--- START ---
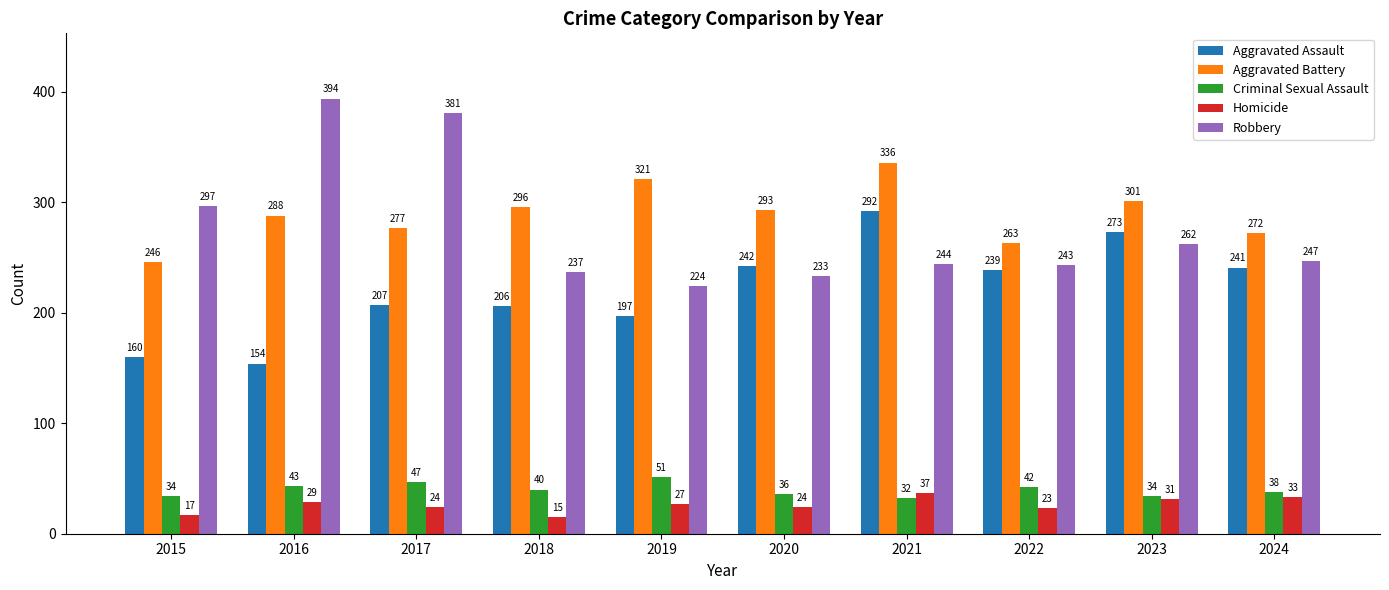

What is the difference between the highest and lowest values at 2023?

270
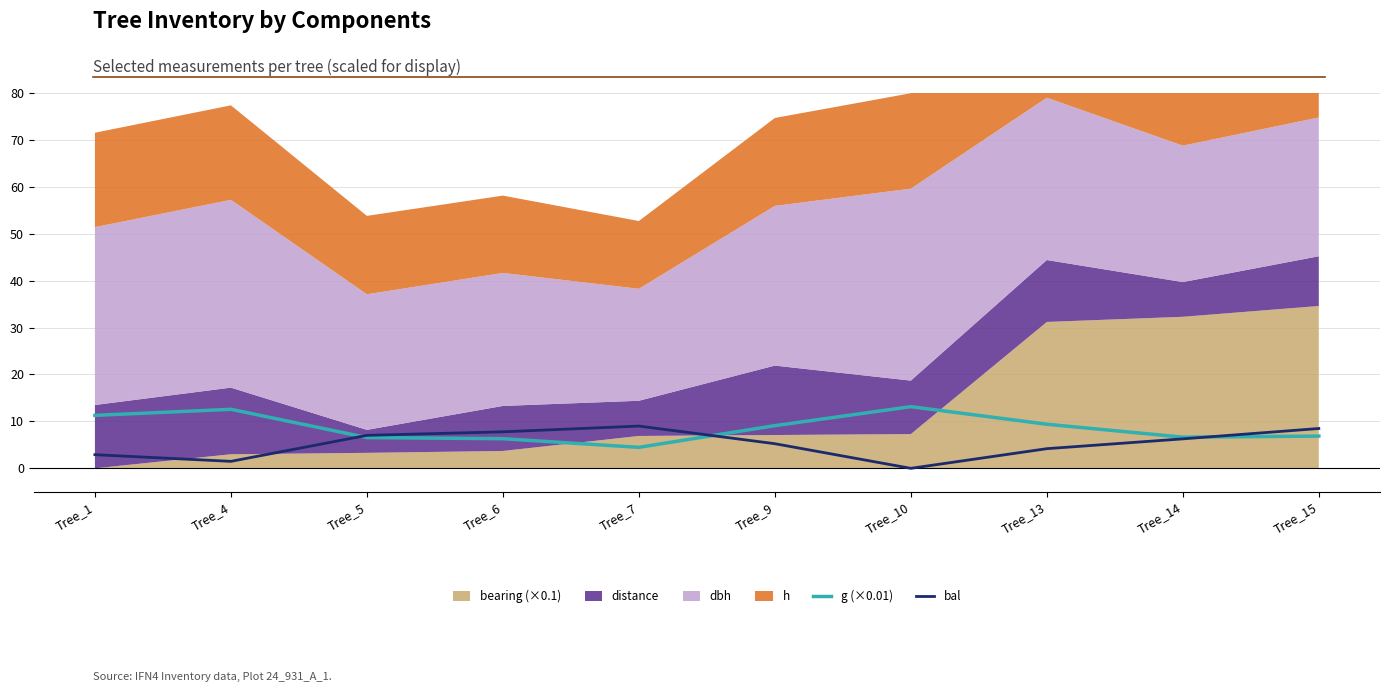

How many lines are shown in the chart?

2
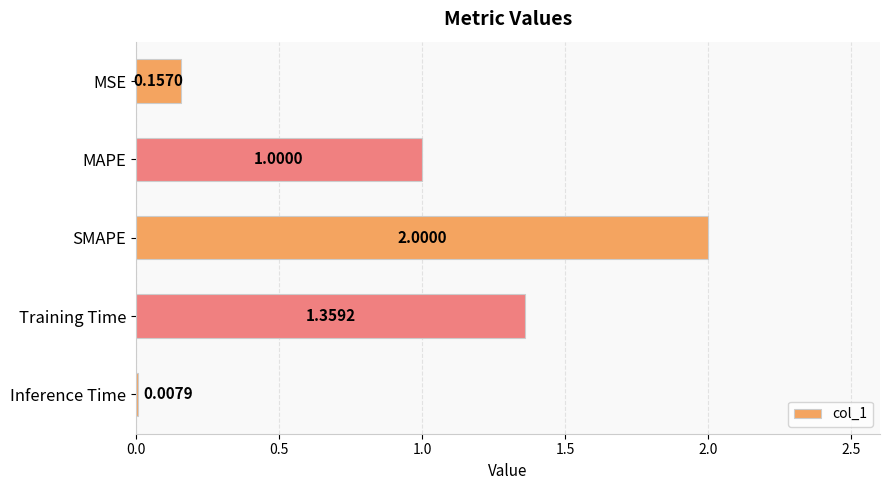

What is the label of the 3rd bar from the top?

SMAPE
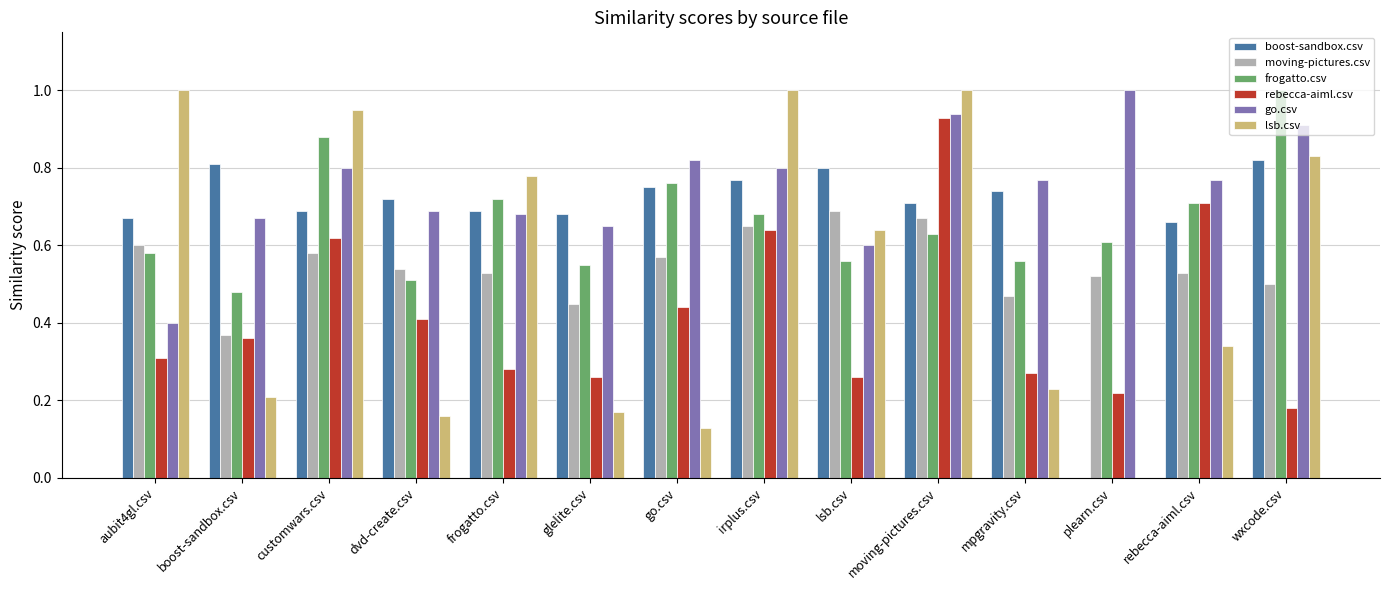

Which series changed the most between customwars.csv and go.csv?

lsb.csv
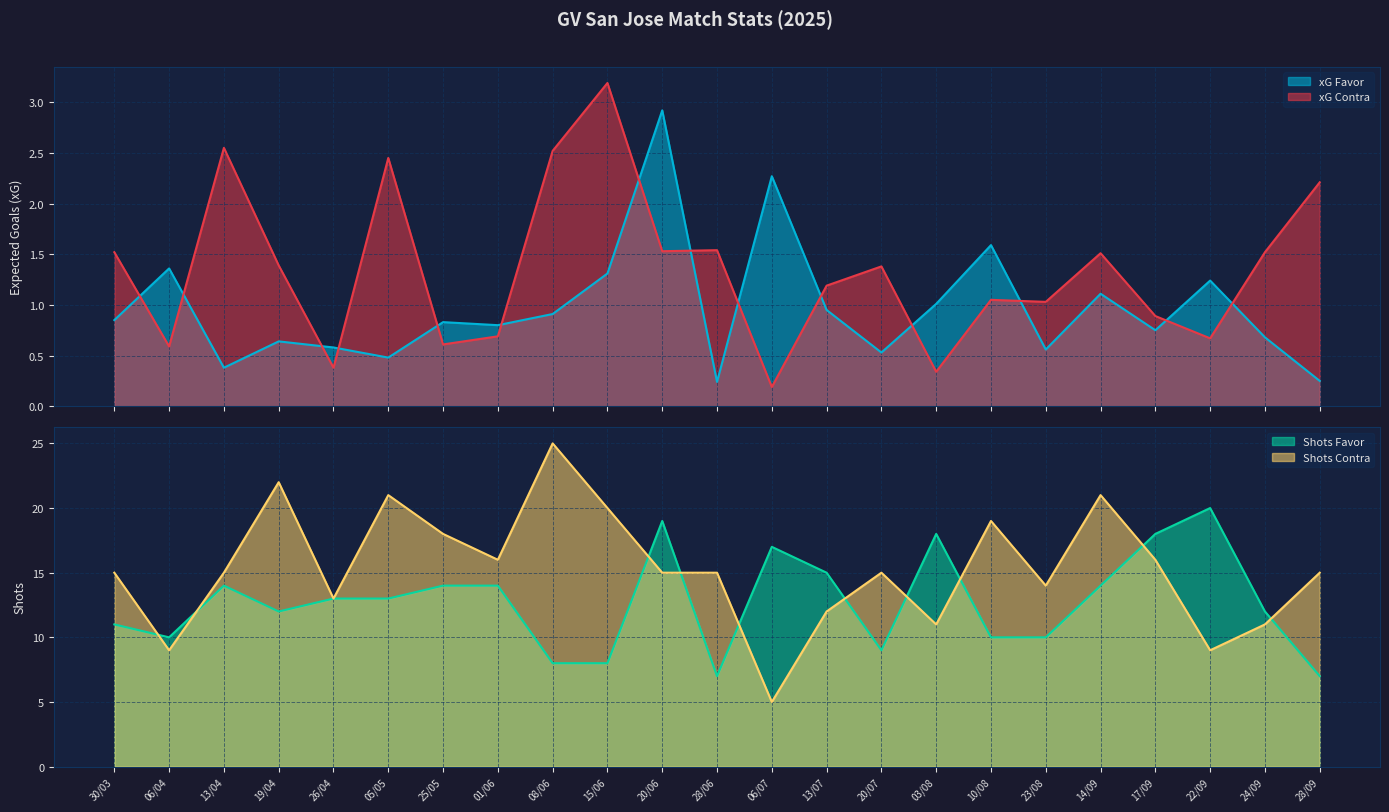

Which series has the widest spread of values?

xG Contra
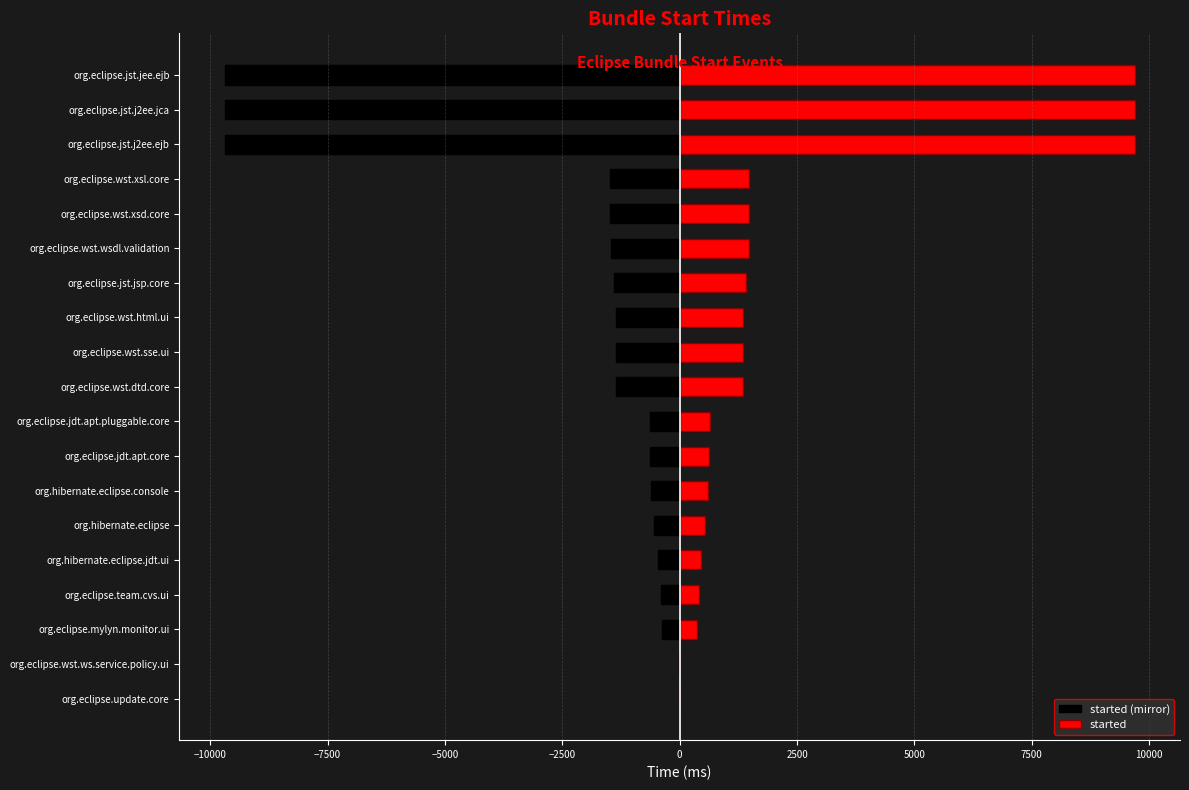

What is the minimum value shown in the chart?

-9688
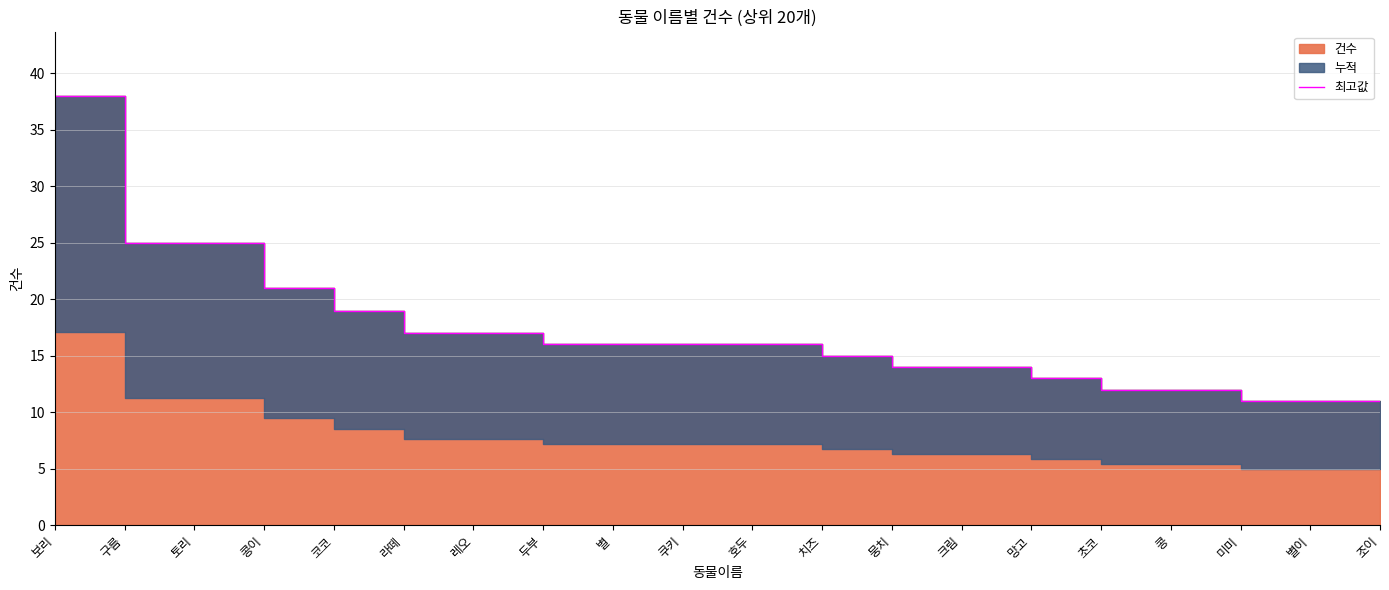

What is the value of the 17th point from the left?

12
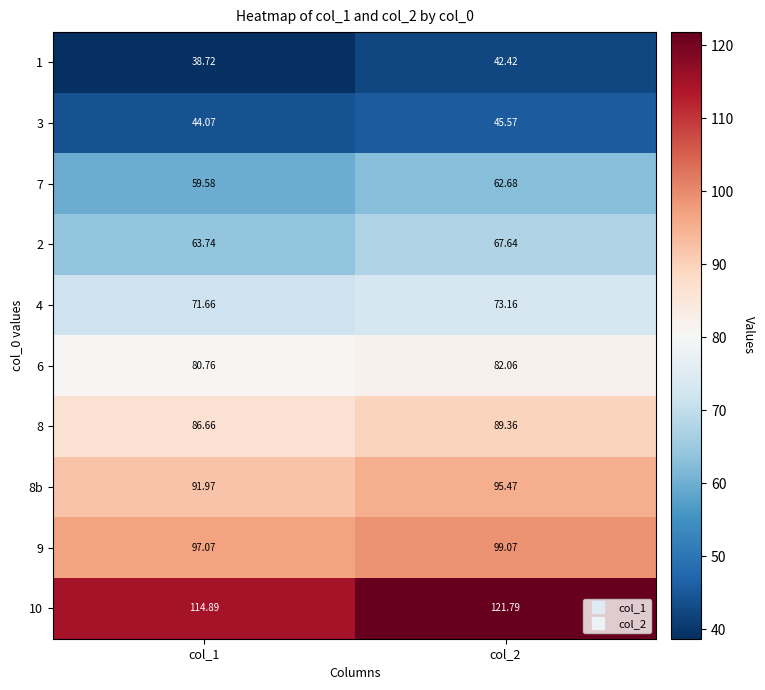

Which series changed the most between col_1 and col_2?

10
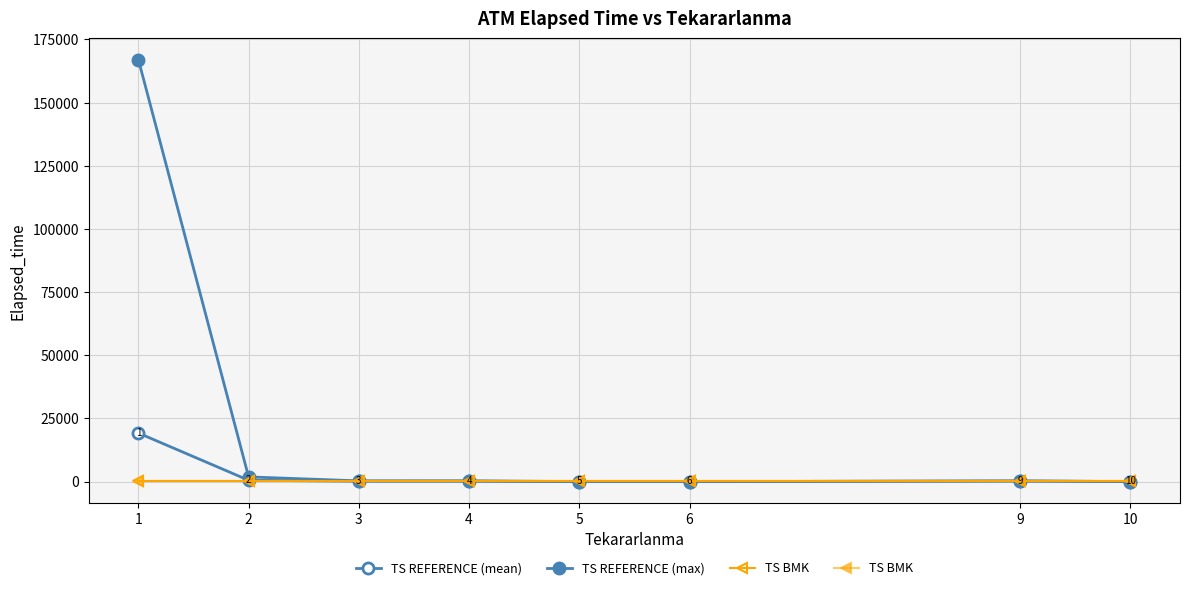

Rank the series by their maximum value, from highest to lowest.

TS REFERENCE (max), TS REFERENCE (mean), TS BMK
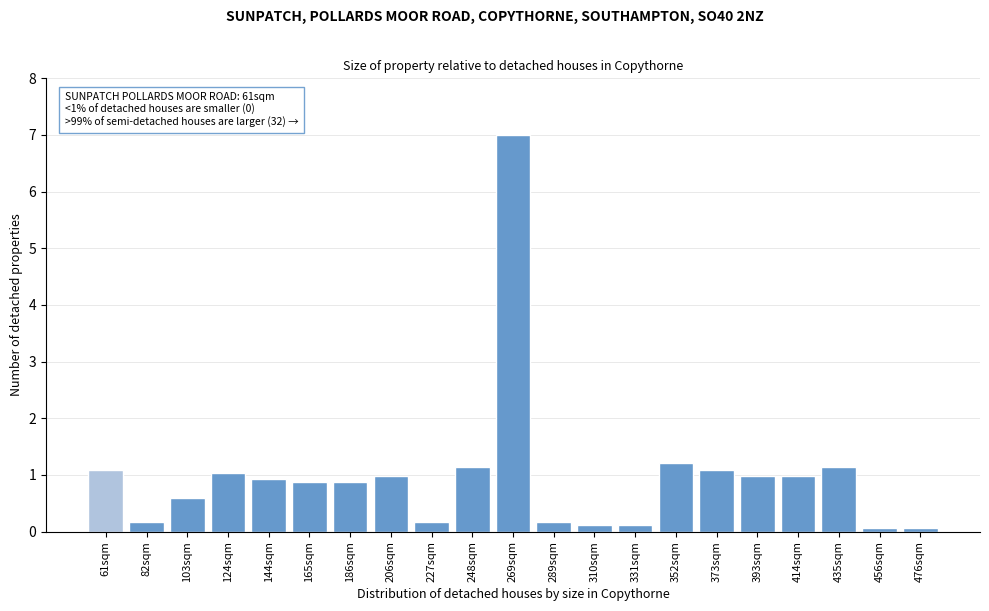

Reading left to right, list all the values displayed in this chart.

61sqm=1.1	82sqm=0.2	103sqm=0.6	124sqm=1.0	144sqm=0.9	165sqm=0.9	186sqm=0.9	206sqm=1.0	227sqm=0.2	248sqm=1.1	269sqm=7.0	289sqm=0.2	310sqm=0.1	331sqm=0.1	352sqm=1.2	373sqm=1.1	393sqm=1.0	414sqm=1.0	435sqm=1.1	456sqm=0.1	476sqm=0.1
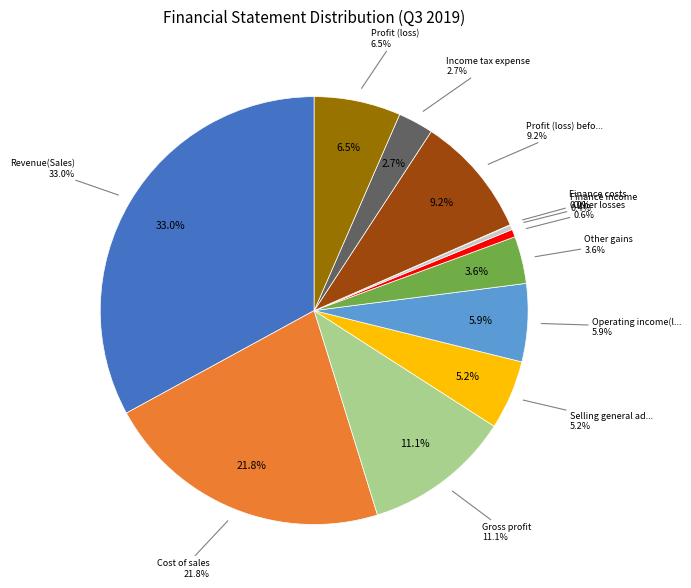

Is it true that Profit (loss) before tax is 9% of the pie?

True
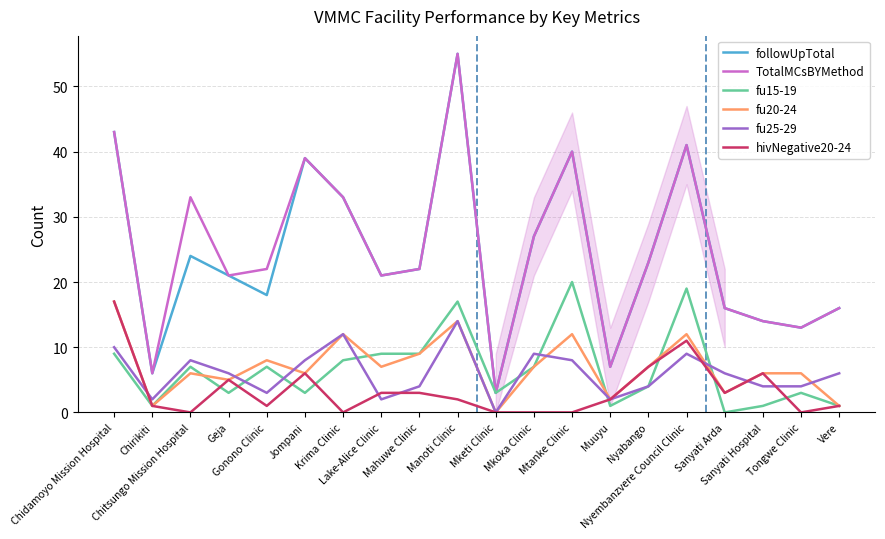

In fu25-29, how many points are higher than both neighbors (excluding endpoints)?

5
--- END ---
Report, copied in full, each line of the records that contains the word "values".

WRITTEN SOLUTION:
What is the difference between the highest and lowest values at 2023?
Which series has the widest spread of values?
Reading left to right, list all the values displayed in this chart.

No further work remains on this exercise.